═══ Available data ═══

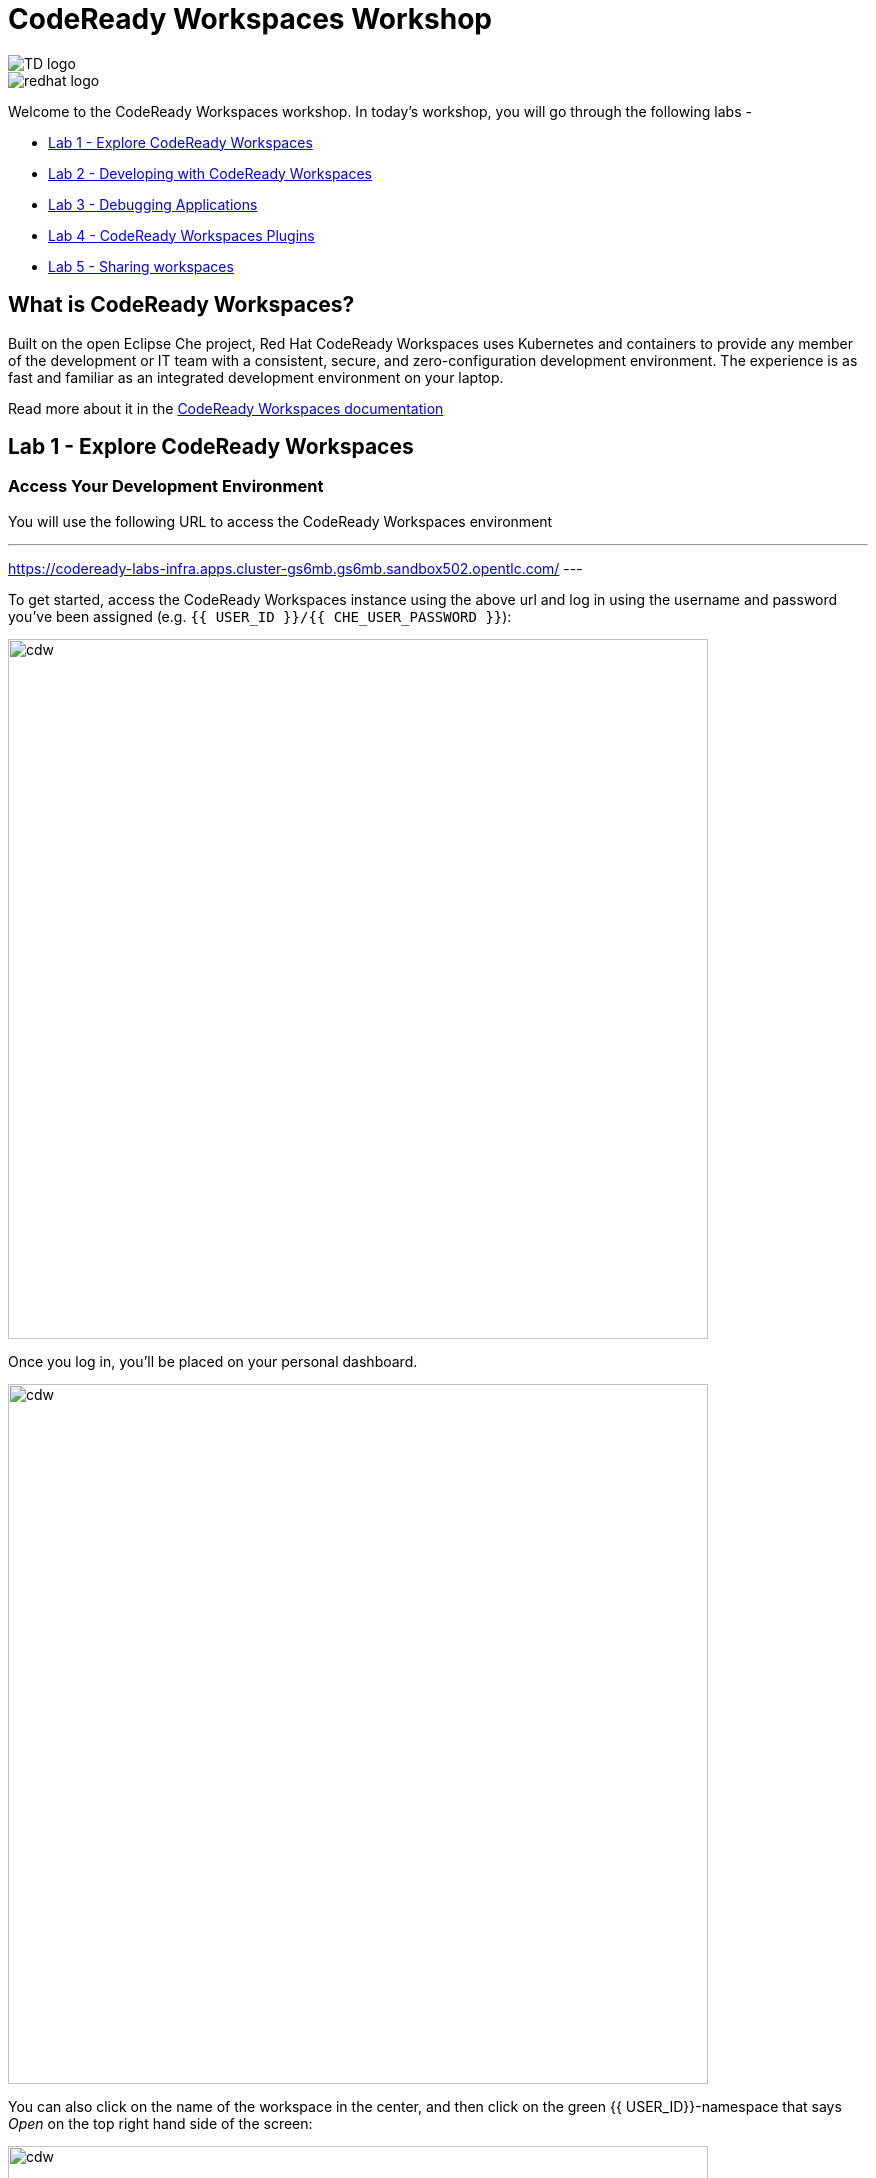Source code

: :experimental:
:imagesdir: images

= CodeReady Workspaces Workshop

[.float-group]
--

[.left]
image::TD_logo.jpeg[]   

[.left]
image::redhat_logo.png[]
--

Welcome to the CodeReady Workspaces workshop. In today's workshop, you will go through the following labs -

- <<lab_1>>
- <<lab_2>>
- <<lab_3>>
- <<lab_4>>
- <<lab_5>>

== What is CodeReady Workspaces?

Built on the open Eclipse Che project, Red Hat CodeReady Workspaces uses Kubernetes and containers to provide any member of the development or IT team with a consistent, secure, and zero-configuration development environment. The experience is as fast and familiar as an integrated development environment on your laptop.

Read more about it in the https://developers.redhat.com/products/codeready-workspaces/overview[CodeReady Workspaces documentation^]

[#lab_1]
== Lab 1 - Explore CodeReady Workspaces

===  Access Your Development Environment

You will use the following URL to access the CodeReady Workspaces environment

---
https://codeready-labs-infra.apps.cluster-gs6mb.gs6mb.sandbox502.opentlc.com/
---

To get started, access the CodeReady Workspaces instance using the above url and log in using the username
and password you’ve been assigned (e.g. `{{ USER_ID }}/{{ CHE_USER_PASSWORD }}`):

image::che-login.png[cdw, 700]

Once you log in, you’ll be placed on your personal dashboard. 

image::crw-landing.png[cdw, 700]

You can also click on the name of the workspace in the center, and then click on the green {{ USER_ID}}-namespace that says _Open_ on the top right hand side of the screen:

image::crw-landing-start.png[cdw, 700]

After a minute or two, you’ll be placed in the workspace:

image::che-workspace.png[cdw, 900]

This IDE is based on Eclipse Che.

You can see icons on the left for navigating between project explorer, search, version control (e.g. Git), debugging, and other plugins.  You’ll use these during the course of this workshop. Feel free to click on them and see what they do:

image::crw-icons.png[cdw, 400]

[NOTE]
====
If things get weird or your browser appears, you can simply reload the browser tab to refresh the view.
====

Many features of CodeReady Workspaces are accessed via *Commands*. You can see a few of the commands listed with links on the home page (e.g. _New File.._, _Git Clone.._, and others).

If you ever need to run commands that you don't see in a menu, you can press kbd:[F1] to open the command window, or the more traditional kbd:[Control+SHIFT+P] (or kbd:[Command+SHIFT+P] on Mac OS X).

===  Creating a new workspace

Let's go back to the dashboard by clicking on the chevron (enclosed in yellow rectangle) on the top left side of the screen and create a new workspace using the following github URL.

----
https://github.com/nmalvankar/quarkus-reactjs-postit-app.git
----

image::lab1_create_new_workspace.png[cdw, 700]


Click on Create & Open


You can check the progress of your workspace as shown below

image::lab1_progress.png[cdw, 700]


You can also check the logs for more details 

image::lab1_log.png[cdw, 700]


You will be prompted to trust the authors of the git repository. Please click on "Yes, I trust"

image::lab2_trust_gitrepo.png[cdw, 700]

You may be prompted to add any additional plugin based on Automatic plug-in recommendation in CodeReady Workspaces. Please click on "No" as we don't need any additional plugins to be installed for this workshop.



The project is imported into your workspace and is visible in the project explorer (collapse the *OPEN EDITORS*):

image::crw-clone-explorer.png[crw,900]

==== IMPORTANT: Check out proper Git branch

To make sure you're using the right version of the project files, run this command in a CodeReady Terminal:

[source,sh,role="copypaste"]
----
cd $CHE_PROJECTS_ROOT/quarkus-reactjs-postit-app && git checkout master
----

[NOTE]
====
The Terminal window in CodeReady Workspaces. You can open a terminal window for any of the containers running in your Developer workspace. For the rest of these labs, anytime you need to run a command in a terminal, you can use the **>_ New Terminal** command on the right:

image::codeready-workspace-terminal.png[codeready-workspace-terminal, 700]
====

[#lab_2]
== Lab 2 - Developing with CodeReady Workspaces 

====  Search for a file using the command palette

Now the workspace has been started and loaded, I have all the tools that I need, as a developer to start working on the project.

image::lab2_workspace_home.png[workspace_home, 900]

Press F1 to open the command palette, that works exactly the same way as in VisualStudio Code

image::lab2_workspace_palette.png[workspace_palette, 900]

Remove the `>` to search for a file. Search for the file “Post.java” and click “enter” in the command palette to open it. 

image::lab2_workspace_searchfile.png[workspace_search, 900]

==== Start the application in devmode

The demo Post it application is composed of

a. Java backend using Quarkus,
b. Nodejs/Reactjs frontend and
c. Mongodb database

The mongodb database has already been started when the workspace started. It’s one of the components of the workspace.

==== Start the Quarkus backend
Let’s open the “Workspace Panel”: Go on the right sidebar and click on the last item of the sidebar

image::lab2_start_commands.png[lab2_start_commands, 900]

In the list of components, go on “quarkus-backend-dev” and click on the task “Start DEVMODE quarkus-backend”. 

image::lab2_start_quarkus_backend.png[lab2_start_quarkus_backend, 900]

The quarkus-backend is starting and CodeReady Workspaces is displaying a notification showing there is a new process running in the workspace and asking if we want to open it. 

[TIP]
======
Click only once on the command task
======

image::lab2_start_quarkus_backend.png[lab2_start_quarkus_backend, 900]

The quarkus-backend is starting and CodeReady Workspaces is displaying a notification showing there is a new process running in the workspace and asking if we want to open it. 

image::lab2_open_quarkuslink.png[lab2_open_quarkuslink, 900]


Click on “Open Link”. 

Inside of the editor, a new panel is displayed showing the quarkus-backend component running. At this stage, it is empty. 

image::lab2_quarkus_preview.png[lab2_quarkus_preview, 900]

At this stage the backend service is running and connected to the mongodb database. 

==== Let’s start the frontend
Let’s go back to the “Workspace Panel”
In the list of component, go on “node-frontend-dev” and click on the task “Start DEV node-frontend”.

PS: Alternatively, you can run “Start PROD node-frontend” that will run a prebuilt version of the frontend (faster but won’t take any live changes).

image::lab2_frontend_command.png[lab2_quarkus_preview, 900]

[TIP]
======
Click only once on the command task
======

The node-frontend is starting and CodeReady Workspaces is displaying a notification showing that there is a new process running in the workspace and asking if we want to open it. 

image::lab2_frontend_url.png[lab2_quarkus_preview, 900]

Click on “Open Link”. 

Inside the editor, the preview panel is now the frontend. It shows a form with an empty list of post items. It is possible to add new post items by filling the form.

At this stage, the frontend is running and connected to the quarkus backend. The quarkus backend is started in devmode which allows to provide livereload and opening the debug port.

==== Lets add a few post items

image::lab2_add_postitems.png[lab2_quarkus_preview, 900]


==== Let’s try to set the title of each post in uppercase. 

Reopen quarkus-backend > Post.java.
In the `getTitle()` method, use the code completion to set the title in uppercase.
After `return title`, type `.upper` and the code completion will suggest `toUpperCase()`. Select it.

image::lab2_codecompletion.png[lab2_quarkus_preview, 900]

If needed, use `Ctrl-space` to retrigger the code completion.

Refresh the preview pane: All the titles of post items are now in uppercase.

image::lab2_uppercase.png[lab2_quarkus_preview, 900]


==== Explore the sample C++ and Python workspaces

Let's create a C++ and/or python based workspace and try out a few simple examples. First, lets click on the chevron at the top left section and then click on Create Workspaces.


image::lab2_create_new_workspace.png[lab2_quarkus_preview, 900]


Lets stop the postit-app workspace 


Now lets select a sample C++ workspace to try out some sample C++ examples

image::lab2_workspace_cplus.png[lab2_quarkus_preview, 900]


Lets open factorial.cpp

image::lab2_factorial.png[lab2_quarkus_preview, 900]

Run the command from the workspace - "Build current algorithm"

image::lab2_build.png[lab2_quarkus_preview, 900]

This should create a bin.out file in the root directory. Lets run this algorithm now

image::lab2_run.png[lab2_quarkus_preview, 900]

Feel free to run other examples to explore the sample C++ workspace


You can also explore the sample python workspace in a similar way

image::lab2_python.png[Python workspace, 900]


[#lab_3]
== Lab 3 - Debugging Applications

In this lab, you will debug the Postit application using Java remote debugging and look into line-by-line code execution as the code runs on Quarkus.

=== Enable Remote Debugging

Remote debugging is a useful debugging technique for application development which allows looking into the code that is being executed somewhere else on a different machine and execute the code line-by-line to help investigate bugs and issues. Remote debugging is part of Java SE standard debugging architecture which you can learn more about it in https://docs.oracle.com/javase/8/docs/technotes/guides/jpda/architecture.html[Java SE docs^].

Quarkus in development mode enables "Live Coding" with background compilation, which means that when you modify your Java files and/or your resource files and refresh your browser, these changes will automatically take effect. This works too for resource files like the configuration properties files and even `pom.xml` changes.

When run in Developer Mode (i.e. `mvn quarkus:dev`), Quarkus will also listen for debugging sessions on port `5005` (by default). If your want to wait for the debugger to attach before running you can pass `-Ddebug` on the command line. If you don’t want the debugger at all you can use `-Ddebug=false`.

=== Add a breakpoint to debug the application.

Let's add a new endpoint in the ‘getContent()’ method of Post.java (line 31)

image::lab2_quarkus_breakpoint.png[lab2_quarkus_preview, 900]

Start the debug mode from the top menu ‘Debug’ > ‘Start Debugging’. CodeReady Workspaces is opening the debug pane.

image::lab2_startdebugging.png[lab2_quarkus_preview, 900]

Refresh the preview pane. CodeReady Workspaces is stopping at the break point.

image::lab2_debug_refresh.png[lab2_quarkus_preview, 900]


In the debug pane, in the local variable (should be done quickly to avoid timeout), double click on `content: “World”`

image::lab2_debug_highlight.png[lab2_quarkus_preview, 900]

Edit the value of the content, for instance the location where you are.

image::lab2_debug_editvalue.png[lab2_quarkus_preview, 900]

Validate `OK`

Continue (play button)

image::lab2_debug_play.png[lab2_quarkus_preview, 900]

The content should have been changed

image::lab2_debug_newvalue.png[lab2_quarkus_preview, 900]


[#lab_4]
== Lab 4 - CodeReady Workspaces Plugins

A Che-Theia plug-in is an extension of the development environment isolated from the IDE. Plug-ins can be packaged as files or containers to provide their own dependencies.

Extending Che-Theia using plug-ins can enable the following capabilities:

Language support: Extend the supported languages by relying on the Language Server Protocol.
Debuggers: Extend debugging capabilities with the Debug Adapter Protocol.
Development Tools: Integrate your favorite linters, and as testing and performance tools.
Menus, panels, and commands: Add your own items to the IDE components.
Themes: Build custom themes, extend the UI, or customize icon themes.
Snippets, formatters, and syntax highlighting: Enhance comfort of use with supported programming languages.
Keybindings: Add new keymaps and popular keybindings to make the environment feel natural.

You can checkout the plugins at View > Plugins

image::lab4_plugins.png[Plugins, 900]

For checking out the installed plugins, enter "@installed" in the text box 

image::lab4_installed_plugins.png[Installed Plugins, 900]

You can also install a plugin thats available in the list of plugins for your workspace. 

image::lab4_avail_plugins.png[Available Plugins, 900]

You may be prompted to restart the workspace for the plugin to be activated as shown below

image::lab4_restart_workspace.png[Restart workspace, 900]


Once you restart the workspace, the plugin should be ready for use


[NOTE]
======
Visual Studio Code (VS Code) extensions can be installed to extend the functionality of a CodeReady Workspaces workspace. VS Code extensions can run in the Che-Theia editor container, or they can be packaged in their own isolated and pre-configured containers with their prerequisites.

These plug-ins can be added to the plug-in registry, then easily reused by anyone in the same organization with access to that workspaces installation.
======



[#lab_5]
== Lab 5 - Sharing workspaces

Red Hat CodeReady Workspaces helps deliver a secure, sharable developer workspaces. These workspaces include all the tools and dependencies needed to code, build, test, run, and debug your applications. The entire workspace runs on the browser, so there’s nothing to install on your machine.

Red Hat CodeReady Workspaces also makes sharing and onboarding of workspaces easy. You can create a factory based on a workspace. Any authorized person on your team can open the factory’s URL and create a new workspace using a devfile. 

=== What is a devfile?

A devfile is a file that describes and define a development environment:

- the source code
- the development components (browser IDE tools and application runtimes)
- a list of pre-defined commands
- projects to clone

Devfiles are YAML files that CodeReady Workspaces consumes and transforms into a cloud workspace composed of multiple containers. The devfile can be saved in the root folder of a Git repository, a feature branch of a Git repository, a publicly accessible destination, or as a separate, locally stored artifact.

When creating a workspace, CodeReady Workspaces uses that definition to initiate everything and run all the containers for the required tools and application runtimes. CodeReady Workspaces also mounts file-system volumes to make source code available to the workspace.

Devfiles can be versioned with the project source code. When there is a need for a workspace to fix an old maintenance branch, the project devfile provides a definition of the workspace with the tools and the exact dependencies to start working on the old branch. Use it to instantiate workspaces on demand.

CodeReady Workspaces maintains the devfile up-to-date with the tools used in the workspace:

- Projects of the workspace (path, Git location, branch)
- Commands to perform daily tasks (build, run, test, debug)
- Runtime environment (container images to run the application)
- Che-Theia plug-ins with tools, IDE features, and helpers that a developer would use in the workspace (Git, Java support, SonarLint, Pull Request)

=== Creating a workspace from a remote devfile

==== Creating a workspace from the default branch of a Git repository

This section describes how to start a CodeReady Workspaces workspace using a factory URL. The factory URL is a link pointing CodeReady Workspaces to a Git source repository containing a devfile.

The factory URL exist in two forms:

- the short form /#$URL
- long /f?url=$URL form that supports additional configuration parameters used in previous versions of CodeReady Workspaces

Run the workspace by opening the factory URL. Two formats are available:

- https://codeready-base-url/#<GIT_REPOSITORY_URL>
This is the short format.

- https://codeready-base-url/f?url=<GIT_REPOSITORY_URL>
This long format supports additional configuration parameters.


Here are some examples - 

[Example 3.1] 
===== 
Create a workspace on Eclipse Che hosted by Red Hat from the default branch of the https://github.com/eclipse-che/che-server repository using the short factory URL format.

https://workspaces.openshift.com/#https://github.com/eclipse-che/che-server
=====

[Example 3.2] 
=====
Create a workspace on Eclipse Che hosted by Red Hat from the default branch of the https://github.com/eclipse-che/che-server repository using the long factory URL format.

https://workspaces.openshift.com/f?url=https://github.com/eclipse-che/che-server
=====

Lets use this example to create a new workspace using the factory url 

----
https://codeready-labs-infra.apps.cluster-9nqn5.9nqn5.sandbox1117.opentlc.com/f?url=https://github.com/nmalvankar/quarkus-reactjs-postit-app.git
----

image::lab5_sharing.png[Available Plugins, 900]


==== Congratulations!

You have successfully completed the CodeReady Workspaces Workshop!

═══
═══ Available data ═══

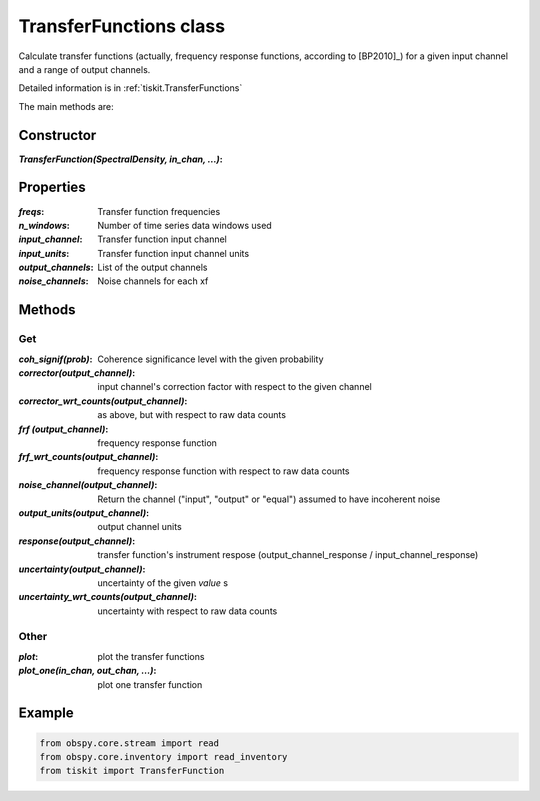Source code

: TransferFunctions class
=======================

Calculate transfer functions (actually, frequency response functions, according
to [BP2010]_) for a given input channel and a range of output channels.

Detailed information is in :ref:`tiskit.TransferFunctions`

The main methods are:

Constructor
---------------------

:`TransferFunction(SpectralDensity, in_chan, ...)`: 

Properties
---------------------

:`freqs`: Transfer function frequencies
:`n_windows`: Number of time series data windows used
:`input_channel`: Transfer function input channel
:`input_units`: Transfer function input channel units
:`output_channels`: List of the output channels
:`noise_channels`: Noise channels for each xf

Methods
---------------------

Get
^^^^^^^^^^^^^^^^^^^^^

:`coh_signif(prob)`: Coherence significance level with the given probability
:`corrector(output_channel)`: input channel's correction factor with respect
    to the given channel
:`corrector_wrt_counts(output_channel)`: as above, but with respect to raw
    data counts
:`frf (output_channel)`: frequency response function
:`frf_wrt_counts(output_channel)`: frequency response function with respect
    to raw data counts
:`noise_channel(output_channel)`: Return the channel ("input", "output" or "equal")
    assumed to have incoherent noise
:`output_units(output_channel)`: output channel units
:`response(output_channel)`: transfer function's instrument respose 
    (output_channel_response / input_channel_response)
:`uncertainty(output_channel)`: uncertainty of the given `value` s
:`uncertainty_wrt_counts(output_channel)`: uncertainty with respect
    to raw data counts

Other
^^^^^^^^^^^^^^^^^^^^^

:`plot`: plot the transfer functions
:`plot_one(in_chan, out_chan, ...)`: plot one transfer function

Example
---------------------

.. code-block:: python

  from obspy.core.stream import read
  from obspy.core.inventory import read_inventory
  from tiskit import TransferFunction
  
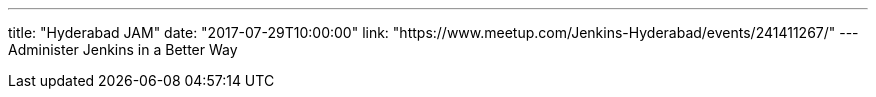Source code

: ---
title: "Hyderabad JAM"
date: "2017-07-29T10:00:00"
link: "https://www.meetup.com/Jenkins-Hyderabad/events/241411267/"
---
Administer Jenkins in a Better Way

═══

▶ [What to do]:
Using the data above, transcribe the lines that run from the line with "In the debug" to the line with "CodeReady Workspaces Plugins", both ends kept, and output nothing else.

▶ [Answer to this problem]:
In the debug pane, in the local variable (should be done quickly to avoid timeout), double click on `content: “World”`

image::lab2_debug_highlight.png[lab2_quarkus_preview, 900]

Edit the value of the content, for instance the location where you are.

image::lab2_debug_editvalue.png[lab2_quarkus_preview, 900]

Validate `OK`

Continue (play button)

image::lab2_debug_play.png[lab2_quarkus_preview, 900]

The content should have been changed

image::lab2_debug_newvalue.png[lab2_quarkus_preview, 900]


[#lab_4]
== Lab 4 - CodeReady Workspaces Plugins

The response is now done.